Chidu November 26, 2000 10:00

Re: comparison of CFD solvers
Hi vivek,

Please do a search in this website on this topic. There have been many threads on this topic here.


John C. Chien November 26, 2000 15:34

Re: comparison of CFD solvers
(1). Frankly speaking, after several years of using the commercial CFD codes, including the in-house modified commercial codes, it is not possible to say that these codes can solve the real world problems at all. (2). We are constantly facing the daily problem of convergence and re-run of the same case, not to mention the unknown accuracy of the final solution. (3). From the research and development point of view, I can only say that we should provide encouragement to the software veodors and try to check out their codes to keep the field alive. (4). From the product design point of view, unless you have a parallel effort of experimental approach to validate the CFD results, the pure CFD results are likely to be in error and can not be trusted. (just try a case of flow over a backward facing step based on pure CFD approach, and you will find out that your skin friction and heat transfer coefficients are way off the test data. For other complex problems without test data, the CFD results from a commercial CFD code can be anything you like.) (5). A more practical approach is, define your specific problem and then discuss it with the vendor's support engineer to see if there is a chance to obtain a good result based on their experience.
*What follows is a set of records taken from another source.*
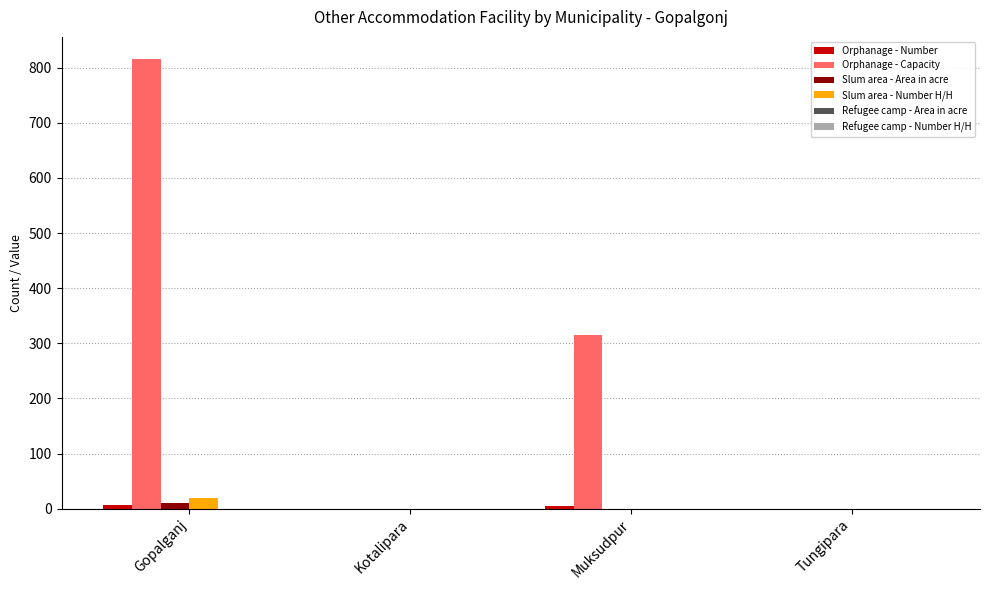

How many distinct data groups are displayed?

4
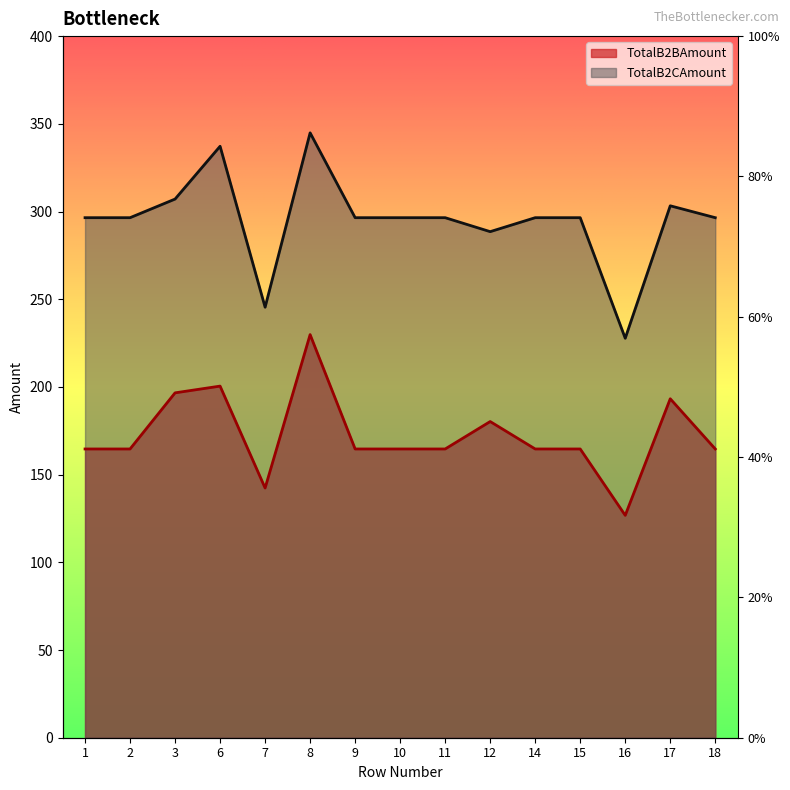

Rank the categories by TotalB2BAmount value from lowest to highest.

16, 7, 1, 2, 9, 10, 11, 14, 15, 18, 12, 17, 3, 6, 8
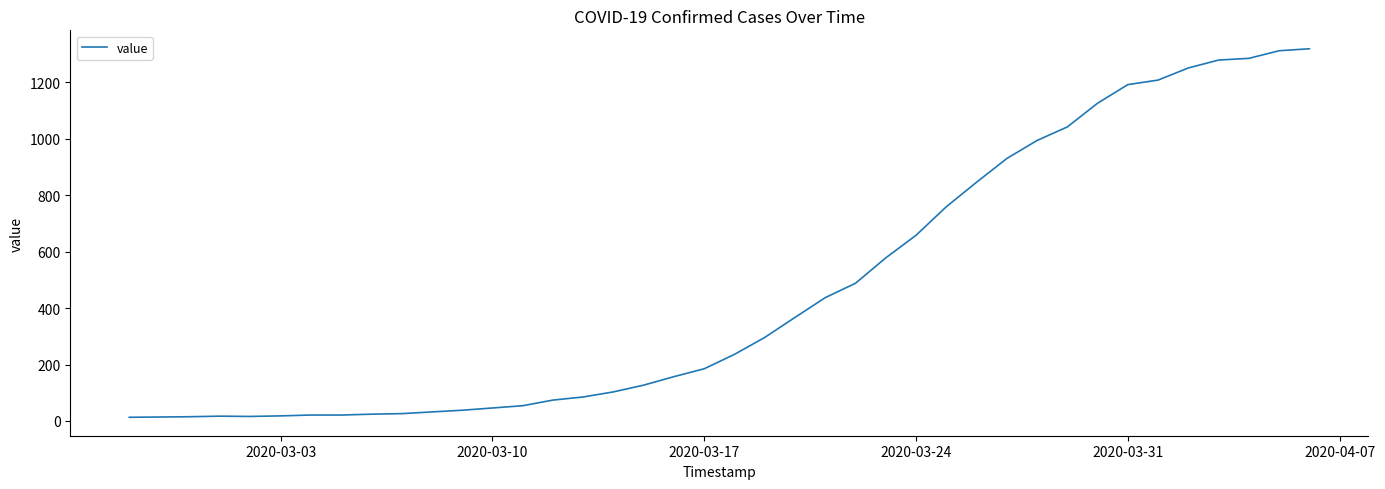

What is the maximum value shown in the chart?

1319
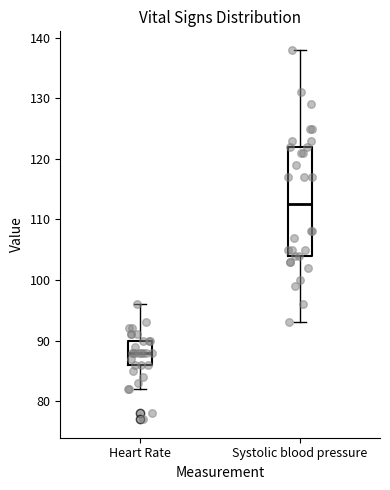

Reading left to right, read every box against the y-axis: the position of its median line, the range the box covers, and the ends of its whiskers. The values are not printed on the chart, so give them approximately, as read against the axis.

Heart Rate: median 88, box 86 to 90, whiskers 82 to 96
Systolic blood pressure: median 113, box 104 to 122, whiskers 93 to 138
Most likely, you will have to adjust your turbulence model to match the available test data related to your problem in the first place. (6). By the way, we are not in the position to say whcih method is better, or which code is better, because, CFD is still largely a research field. It can be useful, only if you have enough test data to guide you when using CFD results. (7). For commercial CFD code check-out, it is a good idea to obtain a demo code or license first and find out the results by yourself. (the CFD solution is as complex as the cancer research. And a seemingly right solution can easily kill you.) (8). Even if I am trying to present the picture in a more realistic way, it also tells you that CFD research and applications are currently "wide open" to everybody.